+++ Input records +++

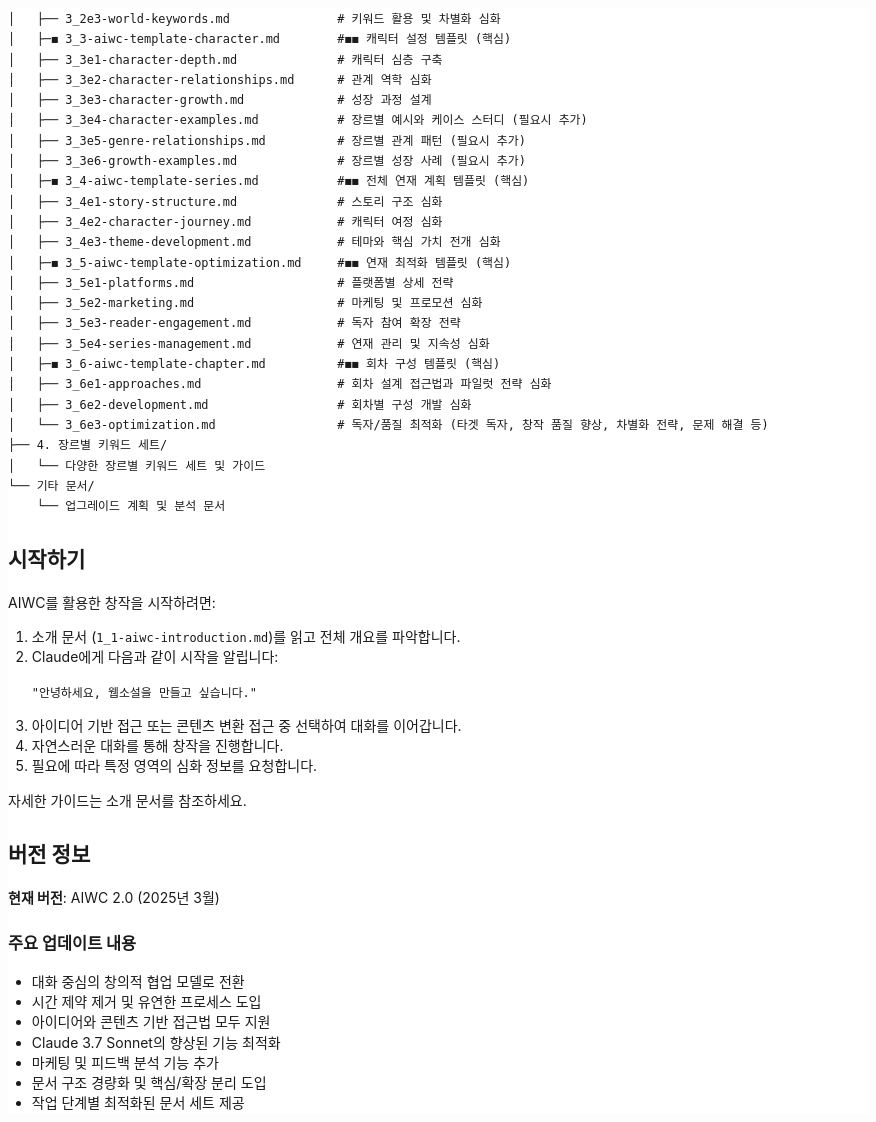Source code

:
 ```
│   ├── 3_2e3-world-keywords.md               # 키워드 활용 및 차별화 심화
│   ├─◼︎ 3_3-aiwc-template-character.md        #◼︎◼︎ 캐릭터 설정 템플릿 (핵심)
│   ├── 3_3e1-character-depth.md              # 캐릭터 심층 구축
│   ├── 3_3e2-character-relationships.md      # 관계 역학 심화
│   ├── 3_3e3-character-growth.md             # 성장 과정 설계
│   ├── 3_3e4-character-examples.md           # 장르별 예시와 케이스 스터디 (필요시 추가)
│   ├── 3_3e5-genre-relationships.md          # 장르별 관계 패턴 (필요시 추가)
│   ├── 3_3e6-growth-examples.md              # 장르별 성장 사례 (필요시 추가)
│   ├─◼︎ 3_4-aiwc-template-series.md           #◼︎◼︎ 전체 연재 계획 템플릿 (핵심)
│   ├── 3_4e1-story-structure.md              # 스토리 구조 심화
│   ├── 3_4e2-character-journey.md            # 캐릭터 여정 심화
│   ├── 3_4e3-theme-development.md            # 테마와 핵심 가치 전개 심화
│   ├─◼︎ 3_5-aiwc-template-optimization.md     #◼︎◼︎ 연재 최적화 템플릿 (핵심)
│   ├── 3_5e1-platforms.md                    # 플랫폼별 상세 전략
│   ├── 3_5e2-marketing.md                    # 마케팅 및 프로모션 심화
│   ├── 3_5e3-reader-engagement.md            # 독자 참여 확장 전략
│   ├── 3_5e4-series-management.md            # 연재 관리 및 지속성 심화
│   ├─◼︎ 3_6-aiwc-template-chapter.md          #◼︎◼︎ 회차 구성 템플릿 (핵심)
│   ├── 3_6e1-approaches.md                   # 회차 설계 접근법과 파일럿 전략 심화
│   ├── 3_6e2-development.md                  # 회차별 구성 개발 심화
│   └── 3_6e3-optimization.md                 # 독자/품질 최적화 (타겟 독자, 창작 품질 향상, 차별화 전략, 문제 해결 등)
├── 4. 장르별 키워드 세트/
│   └── 다양한 장르별 키워드 세트 및 가이드
└── 기타 문서/
    └── 업그레이드 계획 및 분석 문서
```

## 시작하기

AIWC를 활용한 창작을 시작하려면:

1. 소개 문서 (`1_1-aiwc-introduction.md`)를 읽고 전체 개요를 파악합니다.
2. Claude에게 다음과 같이 시작을 알립니다:
   ```
   "안녕하세요, 웹소설을 만들고 싶습니다."
   ```
3. 아이디어 기반 접근 또는 콘텐츠 변환 접근 중 선택하여 대화를 이어갑니다.
4. 자연스러운 대화를 통해 창작을 진행합니다.
5. 필요에 따라 특정 영역의 심화 정보를 요청합니다.

자세한 가이드는 소개 문서를 참조하세요.

## 버전 정보

**현재 버전**: AIWC 2.0 (2025년 3월)

### 주요 업데이트 내용
- 대화 중심의 창의적 협업 모델로 전환
- 시간 제약 제거 및 유연한 프로세스 도입
- 아이디어와 콘텐츠 기반 접근법 모두 지원
- Claude 3.7 Sonnet의 향상된 기능 최적화
- 마케팅 및 피드백 분석 기능 추가
- 문서 구조 경량화 및 핵심/확장 분리 도입
- 작업 단계별 최적화된 문서 세트 제공
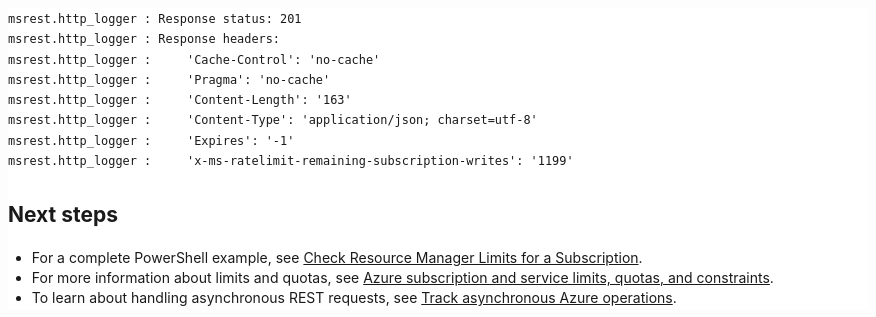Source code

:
 ```output
msrest.http_logger : Response status: 201
msrest.http_logger : Response headers:
msrest.http_logger :     'Cache-Control': 'no-cache'
msrest.http_logger :     'Pragma': 'no-cache'
msrest.http_logger :     'Content-Length': '163'
msrest.http_logger :     'Content-Type': 'application/json; charset=utf-8'
msrest.http_logger :     'Expires': '-1'
msrest.http_logger :     'x-ms-ratelimit-remaining-subscription-writes': '1199'
```

## Next steps

* For a complete PowerShell example, see [Check Resource Manager Limits for a Subscription](https://github.com/Microsoft/csa-misc-utils/tree/master/psh-GetArmLimitsViaAPI).
* For more information about limits and quotas, see [Azure subscription and service limits, quotas, and constraints](../../azure-resource-manager/management/azure-subscription-service-limits.md).
* To learn about handling asynchronous REST requests, see [Track asynchronous Azure operations](async-operations.md).

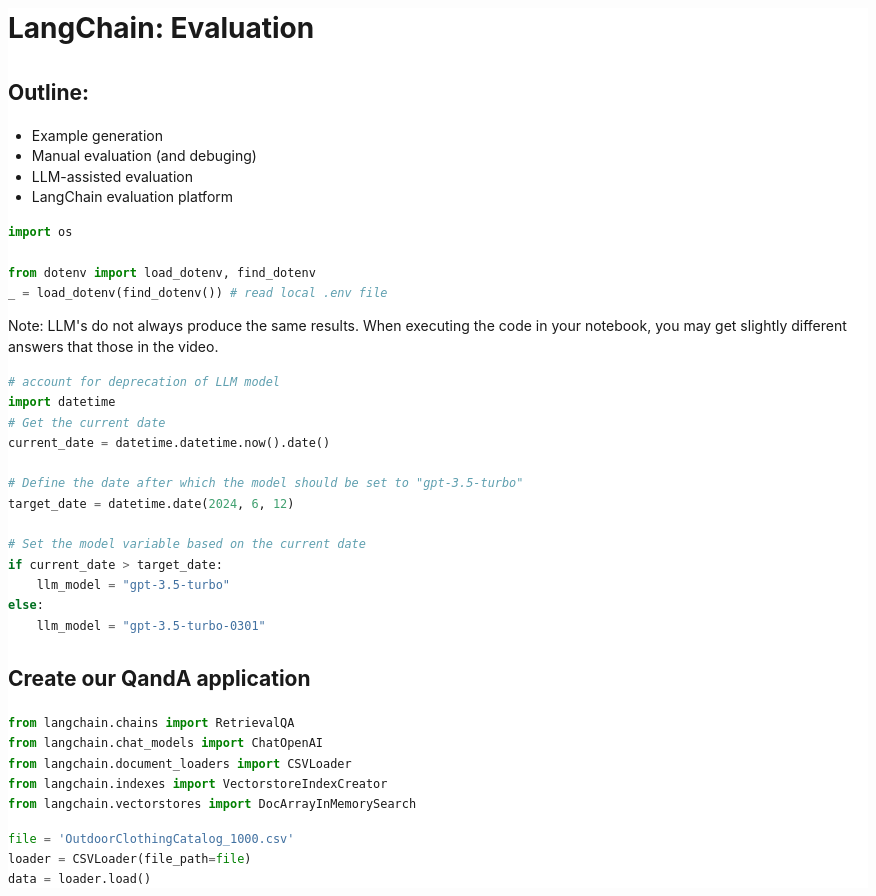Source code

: # LangChain: Evaluation

## Outline:

* Example generation
* Manual evaluation (and debuging)
* LLM-assisted evaluation
* LangChain evaluation platform


```python
import os

from dotenv import load_dotenv, find_dotenv
_ = load_dotenv(find_dotenv()) # read local .env file
```

Note: LLM's do not always produce the same results. When executing the code in your notebook, you may get slightly different answers that those in the video.


```python
# account for deprecation of LLM model
import datetime
# Get the current date
current_date = datetime.datetime.now().date()

# Define the date after which the model should be set to "gpt-3.5-turbo"
target_date = datetime.date(2024, 6, 12)

# Set the model variable based on the current date
if current_date > target_date:
    llm_model = "gpt-3.5-turbo"
else:
    llm_model = "gpt-3.5-turbo-0301"
```

## Create our QandA application


```python
from langchain.chains import RetrievalQA
from langchain.chat_models import ChatOpenAI
from langchain.document_loaders import CSVLoader
from langchain.indexes import VectorstoreIndexCreator
from langchain.vectorstores import DocArrayInMemorySearch
```


```python
file = 'OutdoorClothingCatalog_1000.csv'
loader = CSVLoader(file_path=file)
data = loader.load()
```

+++

**Your assignment**
In the material above, find each line that contains the word "series", and select it.

**Exercise answer**
│   ├─◼︎ 3_4-aiwc-template-series.md           #◼︎◼︎ 전체 연재 계획 템플릿 (핵심)
│   ├── 3_5e4-series-management.md            # 연재 관리 및 지속성 심화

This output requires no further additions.